The relationship between Tribesmen and Killer Beez deteriorated in 2019 with the shooting of Killer Beez president Josh Masters, and resulted in multiple outbreaks of gunfire in Auckland and Kaitaia in 2022.

==Leaders==
=== Current ===
- Peter Hunt - President - Tribesmen Murupara
- Elder Browne - President - Tribesmen Christchurch
=== Former ===
- Josh Masters - Former Vice President - Tribesmen New Zealand. Stripped of position in 2008.
- Jay Hepi - Former President - Tribesmen Far North. Patched over to the Rebels MC, eventually rises to presidency of the Rebels club.

==Incidents==
- In February 2016, a Tribesmen Ōtara prospect, Clayton Ratima, was beaten to death by two Tribesmen Ōtara patched members, Dennis Solomon and Vincent George. Ratima was reportedly standing guard at the gangs Ōtara pad, when the pair coerced Ratima to fight another associate. When Ratima and the associate agreed, but did not land any blows, the pair began to attack Ratima. Ratima sustained two fractures to his neck, and a swollen brain and would die not long after being seen by medical personnel, more than 7 hours after the attack occurred. Solomon and George received 10 year sentences each for their roles in the attack.
- In June 2018, a Police raid on a property "with strong links to the Tribesmen Motorcycle gang" in Cashmere, Christchurch led to the arrest of two Tribesmen members. Police located methamphetamine in "dealing quantities", along with scales. A cannabis growing operation was also located on the property, along with "thousands of dollars" in cash amounts. Two people were arrested and charged with possession of methamphetamine for supply, cultivating cannabis, and possession of cannabis.
- On April 26, 2019, a Tribesmen Ōtara, and former Killer Beez, patch member Akustino Tae shot and paralyzed former friend, and former Tribesmen and Killer Beez leader, Josh Masters with a pistol at a motorcycle dealership in Auckland. Akustino was charged with attempted murder; however, due to the coronavirus pandemic, the crown accepted a plea deal with Tae to take a lesser charge in order to speed up the trial process, and to limit the amount of money spent on a trial. Tae pleaded guilty to wounding with intent to cause grievous bodily harm, which carries a maximum sentence of 14 years imprisonment.

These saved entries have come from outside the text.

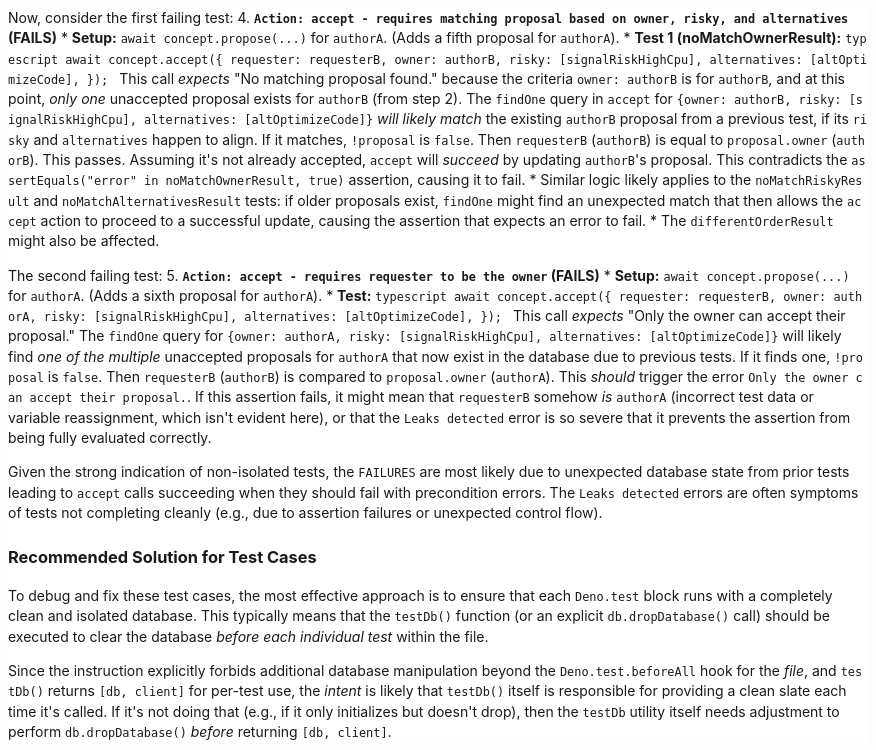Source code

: Now, consider the first failing test:
4\.  **`Action: accept - requires matching proposal based on owner, risky, and alternatives` (FAILS)**
\*   **Setup:** `await concept.propose(...)` for `authorA`. (Adds a fifth proposal for `authorA`).
\*   **Test 1 (noMatchOwnerResult):**
`typescript
        await concept.accept({ requester: requesterB, owner: authorB, risky: [signalRiskHighCpu], alternatives: [altOptimizeCode], });
        `
This call *expects* "No matching proposal found." because the criteria `owner: authorB` is for `authorB`, and at this point, *only one* unaccepted proposal exists for `authorB` (from step 2). The `findOne` query in `accept` for `{owner: authorB, risky: [signalRiskHighCpu], alternatives: [altOptimizeCode]}` *will likely match* the existing `authorB` proposal from a previous test, if its `risky` and `alternatives` happen to align.
If it matches, `!proposal` is `false`. Then `requesterB` (`authorB`) is equal to `proposal.owner` (`authorB`). This passes. Assuming it's not already accepted, `accept` will *succeed* by updating `authorB`'s proposal. This contradicts the `assertEquals("error" in noMatchOwnerResult, true)` assertion, causing it to fail.
\*   Similar logic likely applies to the `noMatchRiskyResult` and `noMatchAlternativesResult` tests: if older proposals exist, `findOne` might find an unexpected match that then allows the `accept` action to proceed to a successful update, causing the assertion that expects an error to fail.
\*   The `differentOrderResult` might also be affected.

The second failing test:
5\.  **`Action: accept - requires requester to be the owner` (FAILS)**
\*   **Setup:** `await concept.propose(...)` for `authorA`. (Adds a sixth proposal for `authorA`).
\*   **Test:**
`typescript
        await concept.accept({ requester: requesterB, owner: authorA, risky: [signalRiskHighCpu], alternatives: [altOptimizeCode], });
        `
This call *expects* "Only the owner can accept their proposal." The `findOne` query for `{owner: authorA, risky: [signalRiskHighCpu], alternatives: [altOptimizeCode]}` will likely find *one of the multiple* unaccepted proposals for `authorA` that now exist in the database due to previous tests.
If it finds one, `!proposal` is `false`. Then `requesterB` (`authorB`) is compared to `proposal.owner` (`authorA`). This *should* trigger the error `Only the owner can accept their proposal.`. If this assertion fails, it might mean that `requesterB` somehow *is* `authorA` (incorrect test data or variable reassignment, which isn't evident here), or that the `Leaks detected` error is so severe that it prevents the assertion from being fully evaluated correctly.

Given the strong indication of non-isolated tests, the `FAILURES` are most likely due to unexpected database state from prior tests leading to `accept` calls succeeding when they should fail with precondition errors. The `Leaks detected` errors are often symptoms of tests not completing cleanly (e.g., due to assertion failures or unexpected control flow).

### Recommended Solution for Test Cases

To debug and fix these test cases, the most effective approach is to ensure that each `Deno.test` block runs with a completely clean and isolated database. This typically means that the `testDb()` function (or an explicit `db.dropDatabase()` call) should be executed to clear the database *before each individual test* within the file.

Since the instruction explicitly forbids additional database manipulation beyond the `Deno.test.beforeAll` hook for the *file*, and `testDb()` returns `[db, client]` for per-test use, the *intent* is likely that `testDb()` itself is responsible for providing a clean slate each time it's called. If it's not doing that (e.g., if it only initializes but doesn't drop), then the `testDb` utility itself needs adjustment to perform `db.dropDatabase()` *before* returning `[db, client]`.
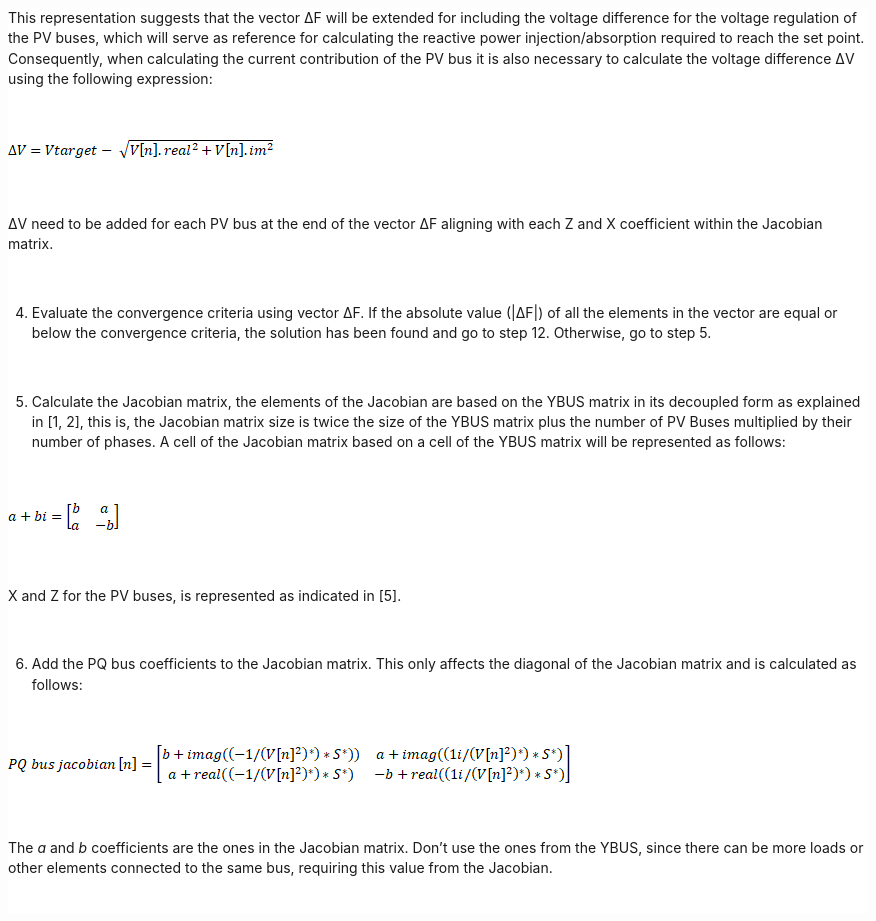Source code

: This representation suggests that the vector ΔF will be extended for including the voltage difference for the voltage regulation of the PV buses, which will serve as reference for calculating the reactive power injection/absorption required to reach the set point. Consequently, when calculating the current contribution of the PV bus it is also necessary to calculate the voltage difference ΔV using the following expression:

&nbsp;

![Image](<lib/NewItem 29.png>)

&nbsp;

ΔV need to be added for each PV bus at the end of the vector ΔF aligning with each Z and X coefficient within the Jacobian matrix.

&nbsp;

4. Evaluate the convergence criteria using vector ΔF. If the absolute value (\|ΔF\|) of all the elements in the vector are equal or below the convergence criteria, the solution has been found and go to step 12. Otherwise, go to step 5.

&nbsp;

5. Calculate the Jacobian matrix, the elements of the Jacobian are based on the YBUS matrix in its decoupled form as explained in \[1, 2\], this is, the Jacobian matrix size is twice the size of the YBUS matrix plus the number of PV Buses multiplied by their number of phases. A cell of the Jacobian matrix based on a cell of the YBUS matrix will be represented as follows:

&nbsp;

![Image](<lib/NewItem 28.png>)

&nbsp;

X and Z for the PV buses, is represented as indicated in \[5\].

&nbsp;

6. Add the PQ bus coefficients to the Jacobian matrix. This only affects the diagonal of the Jacobian matrix and is calculated as follows:

&nbsp;

![Image](<lib/NewItem 27.png>)

&nbsp;

The *a* and *b* coefficients are the ones in the Jacobian matrix. Don’t use the ones from the YBUS, since there can be more loads or other elements connected to the same bus, requiring this value from the Jacobian.&nbsp;

&nbsp;
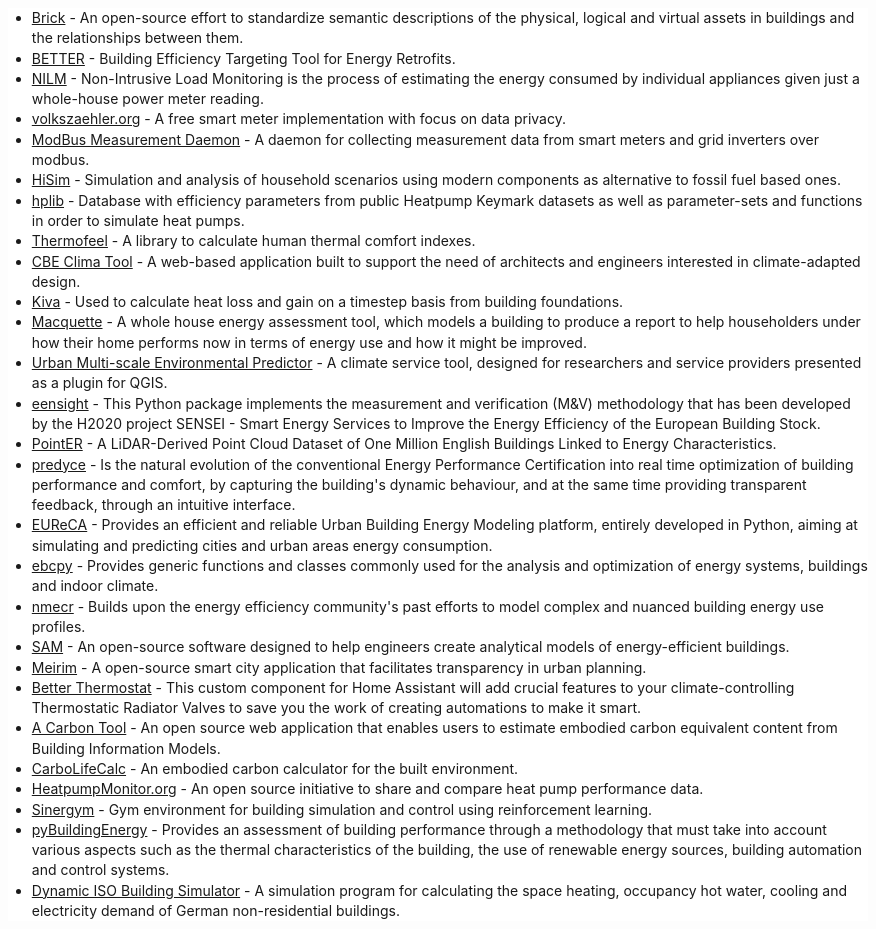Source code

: - [Brick](https://github.com/BrickSchema/Brick) - An open-source effort to standardize semantic descriptions of the physical, logical and virtual assets in buildings and the relationships between them.
- [BETTER](https://github.com/LBNL-JCI-ICF/better) - Building Efficiency Targeting Tool for Energy Retrofits.
- [NILM](https://github.com/nilmtk/nilmtk) - Non-Intrusive Load Monitoring is the process of estimating the energy consumed by individual appliances given just a whole-house power meter reading.
- [volkszaehler.org](https://github.com/volkszaehler/volkszaehler.org) - A free smart meter implementation with focus on data privacy.
- [ModBus Measurement Daemon](https://github.com/volkszaehler/mbmd) - A daemon for collecting measurement data from smart meters and grid inverters over modbus.
- [HiSim](https://github.com/FZJ-IEK3-VSA/HiSim) - Simulation and analysis of household scenarios using modern components as alternative to fossil fuel based ones.
- [hplib](https://github.com/FZJ-IEK3-VSA/hplib) - Database with efficiency parameters from public Heatpump Keymark datasets as well as parameter-sets and functions in order to simulate heat pumps.
- [Thermofeel](https://github.com/ecmwf/thermofeel) - A library to calculate human thermal comfort indexes.
- [CBE Clima Tool](https://github.com/CenterForTheBuiltEnvironment/clima) - A web-based application built to support the need of architects and engineers interested in climate-adapted design.
- [Kiva](https://github.com/bigladder/kiva) - Used to calculate heat loss and gain on a timestep basis from building foundations.
- [Macquette](https://gitlab.com/retrofitcoop/macquette) - A whole house energy assessment tool, which models a building to produce a report to help householders under how their home performs now in terms of energy use and how it might be improved.
- [Urban Multi-scale Environmental Predictor](https://github.com/UMEP-dev/UMEP) - A climate service tool, designed for researchers and service providers presented as a plugin for QGIS.
- [eensight](https://github.com/hebes-io/eensight) - This Python package implements the measurement and verification (M&V) methodology that has been developed by the H2020 project SENSEI - Smart Energy Services to Improve the Energy Efficiency of the European Building Stock.
- [PointER](https://github.com/kdmayer/PointER) - A LiDAR-Derived Point Cloud Dataset of One Million English Buildings Linked to Energy Characteristics.
- [predyce](https://gitlab.com/polito-edyce-prelude/predyce) - Is the natural evolution of the conventional Energy Performance Certification into real time optimization of building performance and comfort, by capturing the building's dynamic behaviour, and at the same time providing transparent feedback, through an intuitive interface.
- [EUReCA](https://github.com/BETALAB-team/EUReCA) - Provides an efficient and reliable Urban Building Energy Modeling platform, entirely developed in Python, aiming at simulating and predicting cities and urban areas energy consumption.
- [ebcpy](https://github.com/RWTH-EBC/ebcpy) - Provides generic functions and classes commonly used for the analysis and optimization of energy systems, buildings and indoor climate.
- [nmecr](https://github.com/kW-Labs/nmecr) - Builds upon the energy efficiency community's past efforts to model complex and nuanced building energy use profiles.
- [SAM](https://github.com/HoareLea/SAM) - An open-source software designed to help engineers create analytical models of energy-efficient buildings.
- [Meirim](https://github.com/meirim-org/meirim) - A open-source smart city application that facilitates transparency in urban planning.
- [Better Thermostat](https://github.com/KartoffelToby/better_thermostat) - This custom component for Home Assistant will add crucial features to your climate-controlling Thermostatic Radiator Valves to save you the work of creating automations to make it smart.
- [A Carbon Tool](https://github.com/arup-group/a-carbon-tool) - An open source web application that enables users to estimate embodied carbon equivalent content from Building Information Models.
- [CarboLifeCalc](https://github.com/DavidVeld/CarboLifeCalc) - An embodied carbon calculator for the built environment.
- [HeatpumpMonitor.org](https://github.com/openenergymonitor/heatpumpmonitor.org) - An open source initiative to share and compare heat pump performance data.
- [Sinergym](https://github.com/ugr-sail/sinergym) - Gym environment for building simulation and control using reinforcement learning.
- [pyBuildingEnergy](https://github.com/EURAC-EEBgroup/pyBuildingEnergy) - Provides an assessment of building performance through a methodology that must take into account various aspects such as the thermal characteristics of the building, the use of renewable energy sources, building automation and control systems.
- [Dynamic ISO Building Simulator](https://github.com/IWUGERMANY/DIBS---Dynamic-ISO-Building-Simulator) - A simulation program for calculating the space heating, occupancy hot water, cooling and electricity demand of German non-residential buildings.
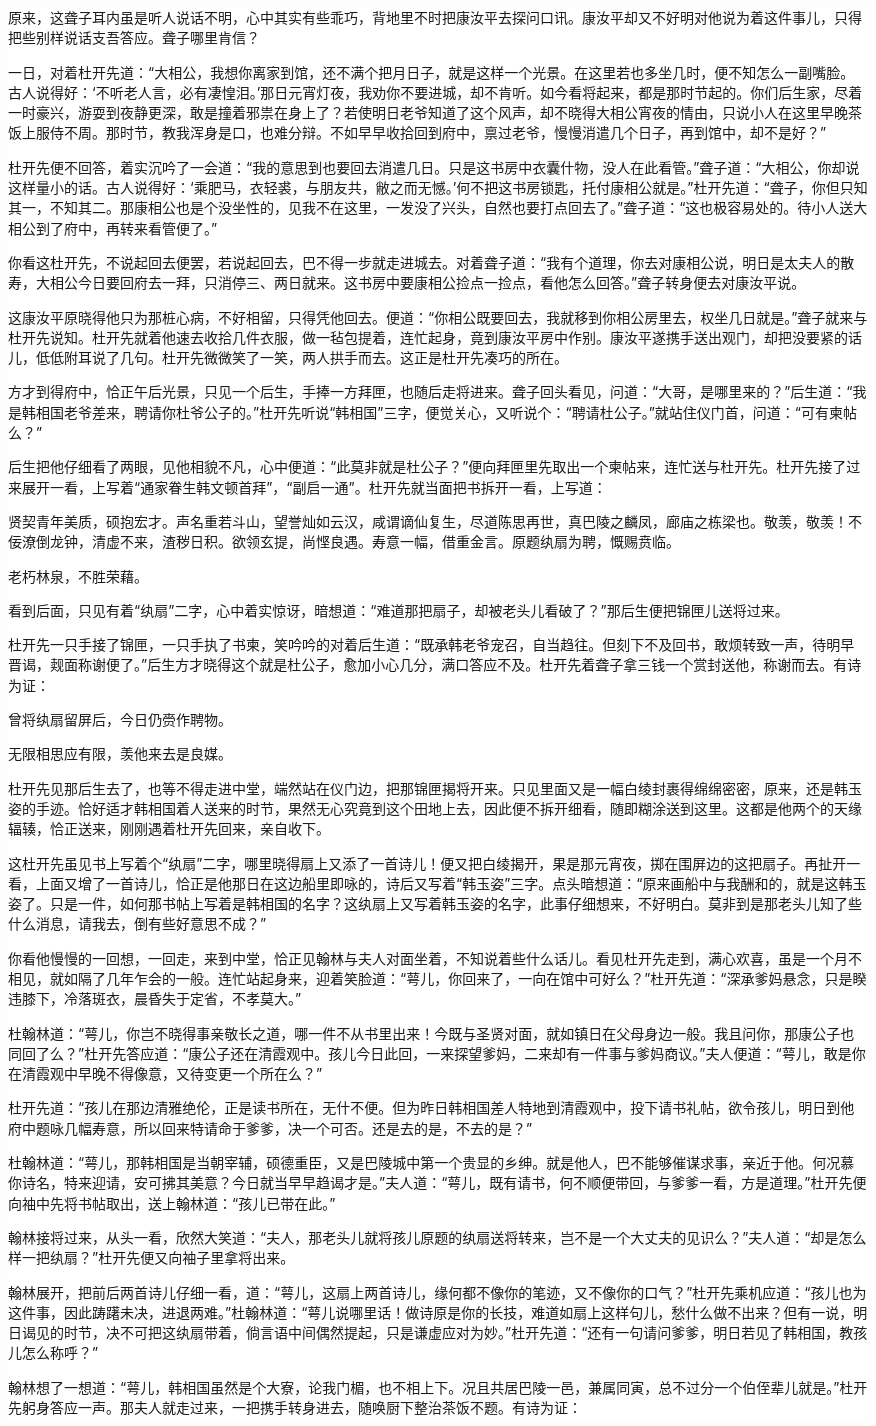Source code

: 原来，这聋子耳内虽是听人说话不明，心中其实有些乖巧，背地里不时把康汝平去探问口讯。康汝平却又不好明对他说为着这件事儿，只得把些别样说话支吾答应。聋子哪里肯信？

一日，对着杜开先道：“大相公，我想你离家到馆，还不满个把月日子，就是这样一个光景。在这里若也多坐几时，便不知怎么一副嘴脸。古人说得好：‘不听老人言，必有凄惶泪。’那日元宵灯夜，我劝你不要进城，却不肯听。如今看将起来，都是那时节起的。你们后生家，尽着一时豪兴，游耍到夜静更深，敢是撞着邪祟在身上了？若使明日老爷知道了这个风声，却不晓得大相公宵夜的情由，只说小人在这里早晚茶饭上服侍不周。那时节，教我浑身是口，也难分辩。不如早早收拾回到府中，禀过老爷，慢慢消遣几个日子，再到馆中，却不是好？”

杜开先便不回答，着实沉吟了一会道：“我的意思到也要回去消遣几日。只是这书房中衣囊什物，没人在此看管。”聋子道：“大相公，你却说这样量小的话。古人说得好：‘乘肥马，衣轻裘，与朋友共，敝之而无憾。’何不把这书房锁匙，托付康相公就是。”杜开先道：“聋子，你但只知其一，不知其二。那康相公也是个没坐性的，见我不在这里，一发没了兴头，自然也要打点回去了。”聋子道：“这也极容易处的。待小人送大相公到了府中，再转来看管便了。”

你看这杜开先，不说起回去便罢，若说起回去，巴不得一步就走进城去。对着聋子道：“我有个道理，你去对康相公说，明日是太夫人的散寿，大相公今日要回府去一拜，只消停三、两日就来。这书房中要康相公捡点一捡点，看他怎么回答。”聋子转身便去对康汝平说。

这康汝平原晓得他只为那桩心病，不好相留，只得凭他回去。便道：“你相公既要回去，我就移到你相公房里去，权坐几日就是。”聋子就来与杜开先说知。杜开先就着他速去收拾几件衣服，做一毡包提着，连忙起身，竟到康汝平房中作别。康汝平遂携手送出观门，却把没要紧的话儿，低低附耳说了几句。杜开先微微笑了一笑，两人拱手而去。这正是杜开先凑巧的所在。

方才到得府中，恰正午后光景，只见一个后生，手捧一方拜匣，也随后走将进来。聋子回头看见，问道：“大哥，是哪里来的？”后生道：“我是韩相国老爷差来，聘请你杜爷公子的。”杜开先听说“韩相国”三字，便觉关心，又听说个：“聘请杜公子。”就站住仪门首，问道：“可有柬帖么？”

后生把他仔细看了两眼，见他相貌不凡，心中便道：“此莫非就是杜公子？”便向拜匣里先取出一个柬帖来，连忙送与杜开先。杜开先接了过来展开一看，上写着“通家眷生韩文顿首拜”，“副启一通”。杜开先就当面把书拆开一看，上写道：

贤契青年美质，硕抱宏才。声名重若斗山，望誉灿如云汉，咸谓谪仙复生，尽道陈思再世，真巴陵之麟凤，廊庙之栋梁也。敬羡，敬羡！不佞潦倒龙钟，清虚不来，渣秽日积。欲领玄提，尚悭良遇。寿意一幅，借重金言。原题纨扇为聘，慨赐贲临。

老朽林泉，不胜荣藉。

看到后面，只见有着“纨扇”二字，心中着实惊讶，暗想道：“难道那把扇子，却被老头儿看破了？”那后生便把锦匣儿送将过来。

杜开先一只手接了锦匣，一只手执了书柬，笑吟吟的对着后生道：“既承韩老爷宠召，自当趋往。但刻下不及回书，敢烦转致一声，待明早晋谒，觌面称谢便了。”后生方才晓得这个就是杜公子，愈加小心几分，满口答应不及。杜开先着聋子拿三钱一个赏封送他，称谢而去。有诗为证：

曾将纨扇留屏后，今日仍赍作聘物。

无限相思应有限，羡他来去是良媒。

杜开先见那后生去了，也等不得走进中堂，端然站在仪门边，把那锦匣揭将开来。只见里面又是一幅白绫封裹得绵绵密密，原来，还是韩玉姿的手迹。恰好适才韩相国着人送来的时节，果然无心究竟到这个田地上去，因此便不拆开细看，随即糊涂送到这里。这都是他两个的天缘辐辏，恰正送来，刚刚遇着杜开先回来，亲自收下。

这杜开先虽见书上写着个“纨扇”二字，哪里晓得扇上又添了一首诗儿！便又把白绫揭开，果是那元宵夜，掷在围屏边的这把扇子。再扯开一看，上面又增了一首诗儿，恰正是他那日在这边船里即咏的，诗后又写着“韩玉姿”三字。点头暗想道：“原来画船中与我酬和的，就是这韩玉姿了。只是一件，如何那书帖上写着是韩相国的名字？这纨扇上又写着韩玉姿的名字，此事仔细想来，不好明白。莫非到是那老头儿知了些什么消息，请我去，倒有些好意思不成？”

你看他慢慢的一回想，一回走，来到中堂，恰正见翰林与夫人对面坐着，不知说着些什么话儿。看见杜开先走到，满心欢喜，虽是一个月不相见，就如隔了几年乍会的一般。连忙站起身来，迎着笑脸道：“萼儿，你回来了，一向在馆中可好么？”杜开先道：“深承爹妈悬念，只是睽违膝下，冷落斑衣，晨昏失于定省，不孝莫大。”

杜翰林道：“萼儿，你岂不晓得事亲敬长之道，哪一件不从书里出来！今既与圣贤对面，就如镇日在父母身边一般。我且问你，那康公子也同回了么？”杜开先答应道：“康公子还在清霞观中。孩儿今日此回，一来探望爹妈，二来却有一件事与爹妈商议。”夫人便道：“萼儿，敢是你在清霞观中早晚不得像意，又待变更一个所在么？”

杜开先道：“孩儿在那边清雅绝伦，正是读书所在，无什不便。但为昨日韩相国差人特地到清霞观中，投下请书礼帖，欲令孩儿，明日到他府中题咏几幅寿意，所以回来特请命于爹爹，决一个可否。还是去的是，不去的是？”

杜翰林道：“萼儿，那韩相国是当朝宰辅，硕德重臣，又是巴陵城中第一个贵显的乡绅。就是他人，巴不能够催谋求事，亲近于他。何况慕你诗名，特来迎请，安可拂其美意？今日就当早早趋谒才是。”夫人道：“萼儿，既有请书，何不顺便带回，与爹爹一看，方是道理。”杜开先便向袖中先将书帖取出，送上翰林道：“孩儿已带在此。”

翰林接将过来，从头一看，欣然大笑道：“夫人，那老头儿就将孩儿原题的纨扇送将转来，岂不是一个大丈夫的见识么？”夫人道：“却是怎么样一把纨扇？”杜开先便又向袖子里拿将出来。

翰林展开，把前后两首诗儿仔细一看，道：“萼儿，这扇上两首诗儿，缘何都不像你的笔迹，又不像你的口气？”杜开先乘机应道：“孩儿也为这件事，因此踌躇未决，进退两难。”杜翰林道：“萼儿说哪里话！做诗原是你的长技，难道如扇上这样句儿，愁什么做不出来？但有一说，明日谒见的时节，决不可把这纨扇带着，倘言语中间偶然提起，只是谦虚应对为妙。”杜开先道：“还有一句请问爹爹，明日若见了韩相国，教孩儿怎么称呼？”

翰林想了一想道：“萼儿，韩相国虽然是个大寮，论我门楣，也不相上下。况且共居巴陵一邑，兼属同寅，总不过分一个伯侄辈儿就是。”杜开先躬身答应一声。那夫人就走过来，一把携手转身进去，随唤厨下整治茶饭不题。有诗为证：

- In July 2020, 10 members of the Tribesmen Christchurch confronted a small group of Mongrel Mob members outside of the Christchurch District Court. This confrontation led to a fight occurring, during which a Mongrel Mob member's head was stomped on multiple times. The fight was broken up by Court Security officers.
- In August 2020, 12 members of the Tribesmen Christchurch were arrested after the Police conducted raids regarding the gangs involvement in a fight outside the Christchurch District Court in July 2020. Of the 12 arrested, 10 were arrested on charges linked to the brawl; however, during the raids, the Police uncovered over $15,000 in cash and drugs, leading to another 2 associates of the gang being arrested too.
- In November 2020, a Tribesmen member, Merc Maumasi-Rihari, crashed and died at the scene in North Canterbury after his bike collided with a car. Maumasi-Rihari was riding in a convoy of around 70 Tribesmen members, on their way back to the North Island after attending a national gathering and Patching ceremony in Christchurch where Maumasi-Rihari had just been patched in to the Tribesmen Motorcycle Club.
- In May 2022, conflicts between the Tribesmen and Killer Beez led to shootings in South Auckland. Seven shootings occurred in the suburbs of Ōtara, Papatoetoe, Flat Bush, Papakura, Te Atatū South, Henderson and Mount Albert on the night of the 24th, with two more on the 25th. A week later, on the night of 3 June, another Beach Haven house belonging to a Tribesmen gang member was shot at.
- In 2023 a two-year police investigation into a drug network and money laundering operation led to the arrest of several Tribesman members and associates. Nine were convicted, and received jail sentences of over 50 years between them.